Under no circumstances do the math yourself as in the question and in the currently accepted answer. It’s error-prone and results in code that is hard to read. And if your reader sucks at math, he or she can spend much precious developer time trying to verify that you have done it correctly. Leave the math to proven library methods, and it will be much easier for your reader to trust that your code is correct.

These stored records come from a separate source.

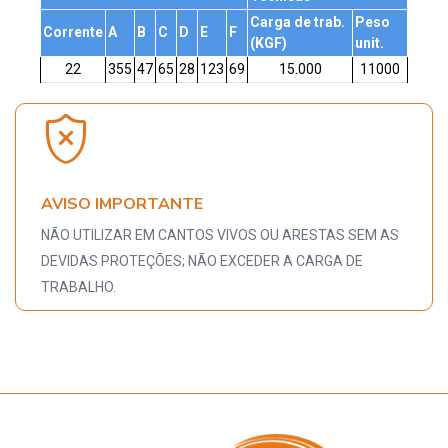
Carga de trab.
Peso
Corrente
A
B
C
D
E
F
(KGF)
unit.
22
355
47
65
28
123
69
15.000
11000
AVISO IMPORTANTE
NÃO UTILIZAR EM CANTOS VIVOS OU ARESTAS SEM AS
DEVIDAS PROTEÇÕES; NÃO EXCEDER A CARGA DE
TRABALHO.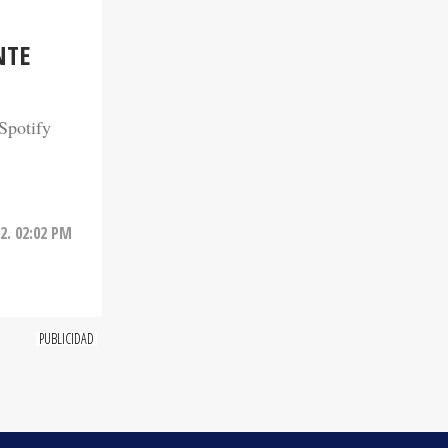
NTE
Spotify
2. 02:02 PM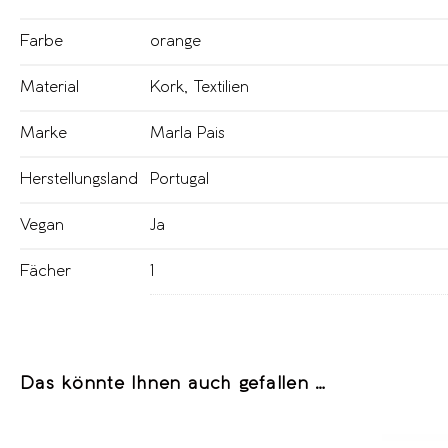
Farbe
orange
Material
Kork
,
Textilien
Marke
Marla Pais
Herstellungsland
Portugal
Vegan
Ja
Fächer
1
Das könnte Ihnen auch gefallen …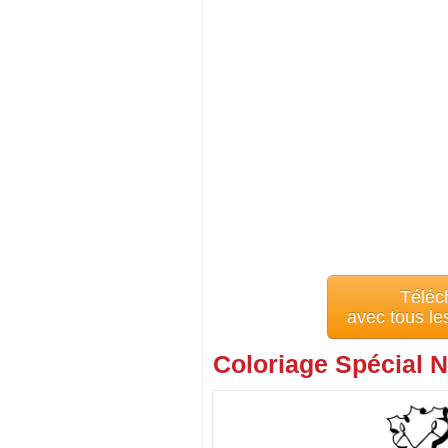
Téléc
avec tous l
Coloriage Spécial N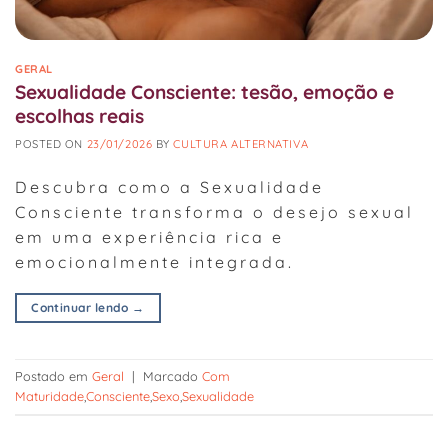
GERAL
Sexualidade Consciente: tesão, emoção e
escolhas reais
POSTED ON
23/01/2026
BY
CULTURA ALTERNATIVA
Descubra como a Sexualidade
Consciente transforma o desejo sexual
em uma experiência rica e
emocionalmente integrada.
Continuar lendo
→
Postado em
Geral
|
Marcado
Com
Maturidade
,
Consciente
,
Sexo
,
Sexualidade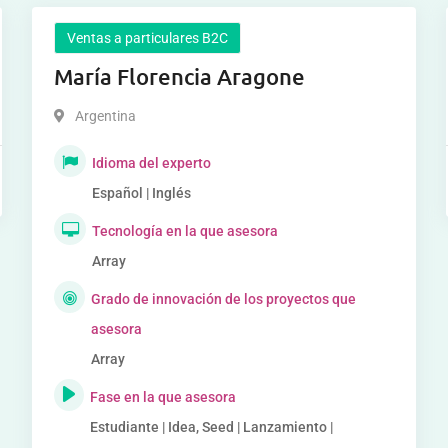
Ventas a particulares B2C
María Florencia Aragone
Argentina
Idioma del experto
Español | Inglés
Tecnología en la que asesora
Array
Grado de innovación de los proyectos que
asesora
Array
Fase en la que asesora
Estudiante | Idea, Seed | Lanzamiento |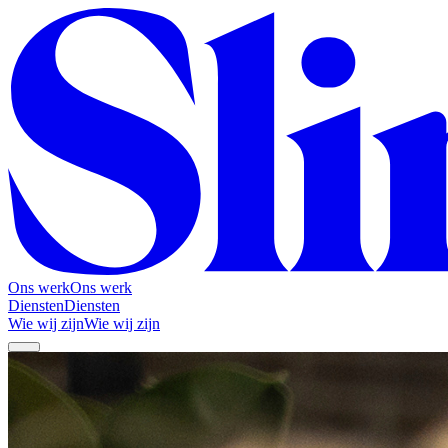
Ons werk
Ons werk
Diensten
Diensten
Wie wij zijn
Wie wij zijn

In case you solve a more complex task of logging execution statistics in your code:
public void logExecutionMillis(LocalDateTime start, String callerMethodName) {
LocalDateTime end = getNow();
long difference = Duration.between(start, end).toMillis();
Logger logger = LoggerFactory.getLogger(ProfilerInterceptor.class);
long millisInDay = 1000 * 60 * 60 * 24;
long millisInHour = 1000 * 60 * 60;
long millisInMinute = 1000 * 60;
long millisInSecond = 1000;
long days = difference / millisInDay;
long daysDivisionResidueMillis = difference - days * millisInDay;
long hours = daysDivisionResidueMillis / millisInHour;
long hoursDivisionResidueMillis = daysDivisionResidueMillis - hours * millisInHour;
long minutes = hoursDivisionResidueMillis / millisInMinute;
long minutesDivisionResidueMillis = hoursDivisionResidueMillis - minutes * millisInMinute;
long seconds = minutesDivisionResidueMillis / millisInSecond;
long secondsDivisionResidueMillis = minutesDivisionResidueMillis - seconds * millisInSecond;
logger.info(
"\n************************************************************************\n"
+ callerMethodName
+ "() - "
+ difference
+ " millis ("
+ days
+ " d. "
+ hours
+ " h. "
+ minutes
+ " min. "
+ seconds
+ " sec."
+ secondsDivisionResidueMillis
+ " millis).");
}
P.S. Logger can be replaced with simple System.out.println() if you like.